1. The utility model provides an improvement type trachea cannula, its includes the pipe, sets up the peripheral gasbag and one end of the tip of inserting of pipe with the gas tube of gasbag intercommunication, this trachea cannula's characterized in that:

an inflation assembly for inflating the air bag is arranged at the other end of the inflation tube,

the inflation assembly includes:

an inflatable bag with elasticity, which is provided with an air suction port for sucking external air and an inflation port for delivering air to the inflation tube, wherein when the inflatable bag is pressed, the air in the inflatable bag is delivered to the inflation tube through the inflation port, and when the inflatable bag rebounds, the external air is sucked into the inflatable bag through the air suction port; and

and the one-way valve is arranged in the inflatable bag, so that the air in the inflatable bag flows only in the direction of the inflation tube.

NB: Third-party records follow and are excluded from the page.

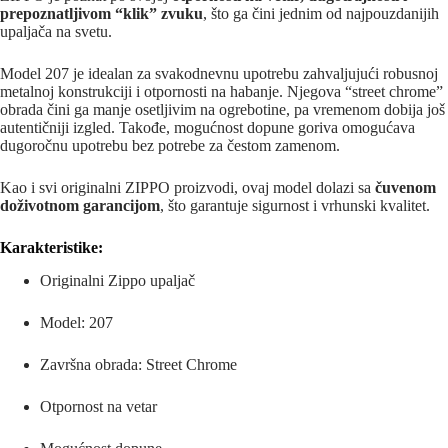
prepoznatljivom “klik” zvuku
, što ga čini jednim od najpouzdanijih
upaljača na svetu.
Model 207 je idealan za svakodnevnu upotrebu zahvaljujući robusnoj
metalnoj konstrukciji i otpornosti na habanje. Njegova “street chrome”
obrada čini ga manje osetljivim na ogrebotine, pa vremenom dobija još
autentičniji izgled. Takođe, mogućnost dopune goriva omogućava
dugoročnu upotrebu bez potrebe za čestom zamenom.
Kao i svi originalni ZIPPO proizvodi, ovaj model dolazi sa
čuvenom
doživotnom garancijom
, što garantuje sigurnost i vrhunski kvalitet.
Karakteristike:
Originalni
Zippo
upaljač
Model: 207
Završna obrada: Street Chrome
Otpornost na vetar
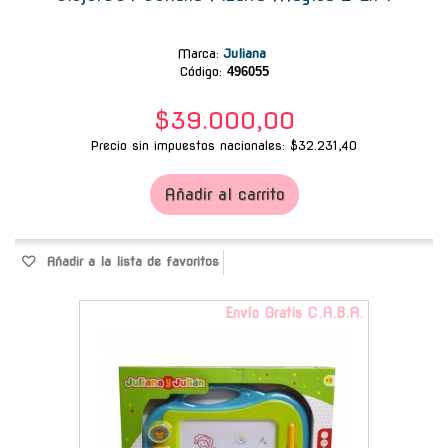
Marca
:
Juliana
Código:
496055
$39.000,00
Precio sin impuestos nacionales: $32.231,40
Añadir al carrito
Añadir a la lista de favoritos
Envío Gratis C.A.B.A.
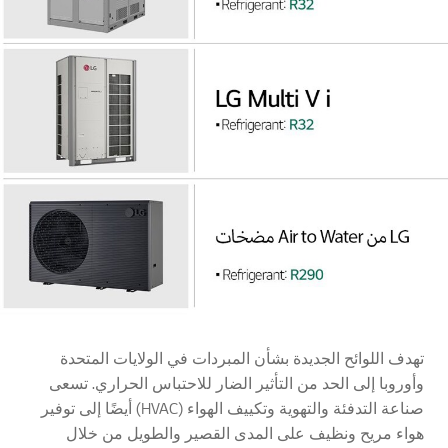
تهدف اللوائح الجديدة بشأن المبردات في الولايات المتحدة
وأوروبا إلى الحد من التأثير الضار للاحتباس الحراري. تسعى
صناعة التدفئة والتهوية وتكييف الهواء (HVAC) أيضًا إلى توفير
هواء مريح ونظيف على المدى القصير والطويل من خلال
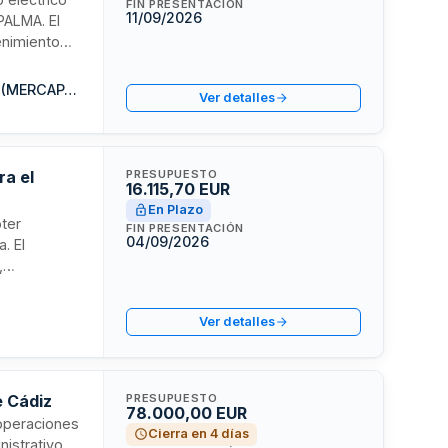
FIN PRESENTACIÓN
11/09/2026
PALMA. El
tenimiento
trativa,
 duración
Mercados Centrales de Abastecimiento de Palma de Mallorca S.A. (MERCAPALMA S.A.)
Ver detalles
iembre de
ra el
PRESUPUESTO
16.115,70 EUR
En Plazo
oter
FIN PRESENTACIÓN
04/09/2026
. El
,
 cubre todas
e los
Ver detalles
e Cádiz
PRESUPUESTO
78.000,00 EUR
 operaciones
Cierra en 4 días
nistrativo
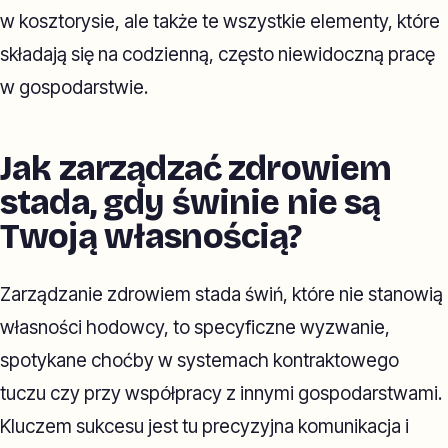
w kosztorysie, ale także te wszystkie elementy, które
składają się na codzienną, często niewidoczną pracę
w gospodarstwie.
Jak zarządzać zdrowiem
stada, gdy świnie nie są
Twoją własnością?
Zarządzanie zdrowiem stada świń, które nie stanowią
własności hodowcy, to specyficzne wyzwanie,
spotykane choćby w systemach kontraktowego
tuczu czy przy współpracy z innymi gospodarstwami.
Kluczem sukcesu jest tu precyzyjna komunikacja i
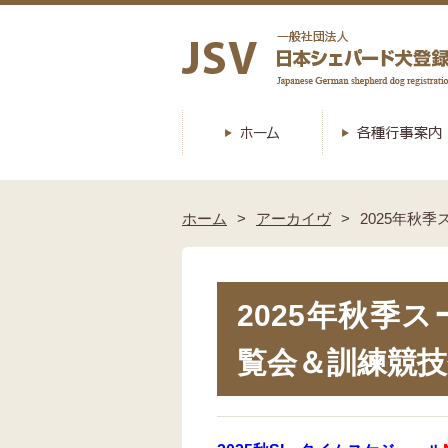
ホーム
アーカイヴ
2025年秋
2025年秋季
覧会＆訓練競技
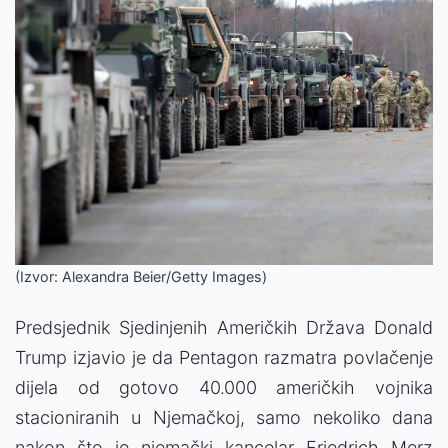
(Izvor: Alexandra Beier/Getty Images)
Predsjednik Sjedinjenih Američkih Država Donald
Trump izjavio je da Pentagon razmatra povlačenje
dijela od gotovo 40.000 američkih vojnika
stacioniranih u Njemačkoj, samo nekoliko dana
nakon što je njemački kancelar Friedrich Merz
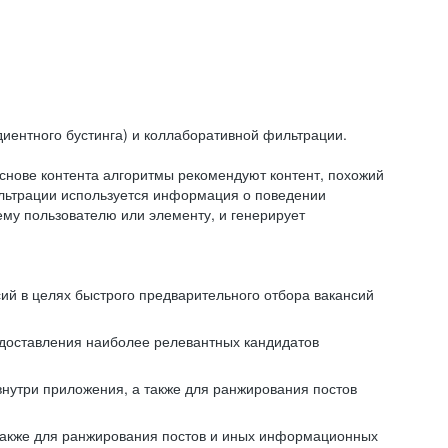
иентного бустинга) и коллаборативной фильтрации.
снове контента алгоритмы рекомендуют контент, похожий
ильтрации используется информация о поведении
ему пользователю или элементу, и генерирует
сий в целях быстрого предварительного отбора вакансий
редоставления наиболее релевантных кандидатов
внутри приложения, а также для ранжирования постов
 также для ранжирования постов и иных информационных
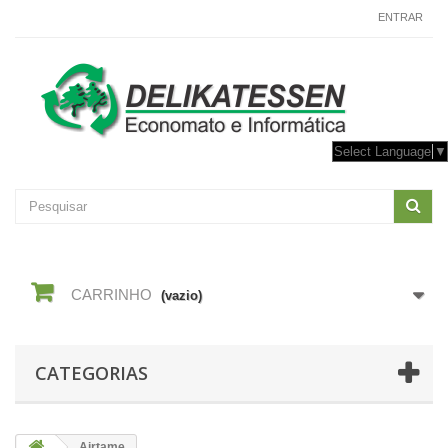
CONTACTE-NOS
ENTRAR
Select Language
▼
CARRINHO
(vazio)
CATEGORIAS
Airtame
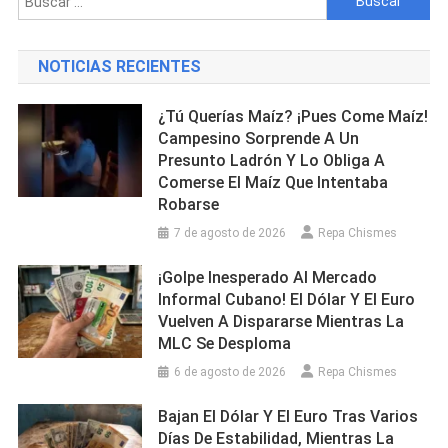
NOTICIAS RECIENTES
¿Tú Querías Maíz? ¡Pues Come Maíz!
Campesino Sorprende A Un
Presunto Ladrón Y Lo Obliga A
Comerse El Maíz Que Intentaba
Robarse
7 de agosto de 2026
Repa Chismes
¡Golpe Inesperado Al Mercado
Informal Cubano! El Dólar Y El Euro
Vuelven A Dispararse Mientras La
MLC Se Desploma
6 de agosto de 2026
Repa Chismes
Bajan El Dólar Y El Euro Tras Varios
Días De Estabilidad, Mientras La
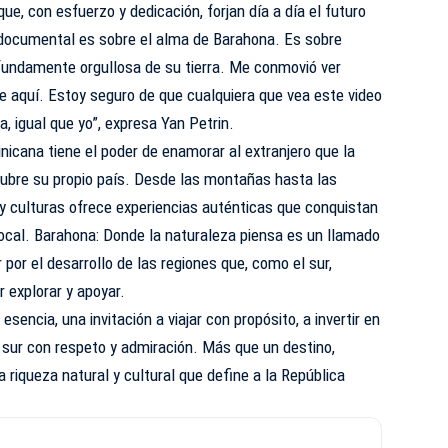
ue, con esfuerzo y dedicación, forjan día a día el futuro
e documental es sobre el alma de Barahona. Es sobre
ofundamente orgullosa de su tierra. Me conmovió ver
 aquí. Estoy seguro de que cualquiera que vea este video
, igual que yo”, expresa Yan Petrin.
nicana tiene el poder de enamorar al extranjero que la
cubre su propio país. Desde las montañas hasta las
s y culturas ofrece experiencias auténticas que conquistan
ocal. Barahona: Donde la naturaleza piensa es un llamado
 por el desarrollo de las regiones que, como el sur,
 explorar y apoyar.
sencia, una invitación a viajar con propósito, a invertir en
el sur con respeto y admiración. Más que un destino,
 riqueza natural y cultural que define a la República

2. The improved endotracheal tube of claim 1 wherein:

the one-way valve comprises a first one-way valve arranged at the inflation inlet and a second one-way valve arranged at the air suction inlet,

when the inflatable bag is pressed, the second one-way valve closes the air suction port, the first one-way valve is opened, and when the inflatable bag rebounds, the first one-way valve closes the inflation port, and the second one-way valve is opened.

3. The improved endotracheal tube of claim 1 wherein:

the volume of the inflatable bag is 1-2 ml.

4. The improved endotracheal tube of claim 1 wherein:

and a sealing part for sealing the air suction port is arranged on the inflatable bag.

5. The improved endotracheal tube of claim 1 wherein:

the inflation assembly further comprises an indicating air bag communicated with the inflation tube, and the inflation degree of the indicating air bag changes correspondingly to the pressure in the inflation tube.

6. The improved endotracheal tube of claim 1 wherein:

the inflation assembly also includes a vent for venting gas within the inflation tube.

7. An improved endotracheal tube according to any one of claims 1 to 6 characterized in that:

the inflation assembly further includes a pressure measurement portion for measuring a pressure within the inflation tube.

8. The improved endotracheal tube of claim 7,

the pressure measurement section includes:

the wall surface of the transparent cavity is marked with scales for indicating the pressure in the air inflation pipe; and

and the moving component moves in the cavity corresponding to the pressure in the inflation tube and indicates a numerical value corresponding to the pressure in the inflation tube on the scale.

9. The improved endotracheal tube of claim 8 wherein:

the graduation of the scale is 1-5 mmHg, and the maximum scale value is 20-30 mmHg.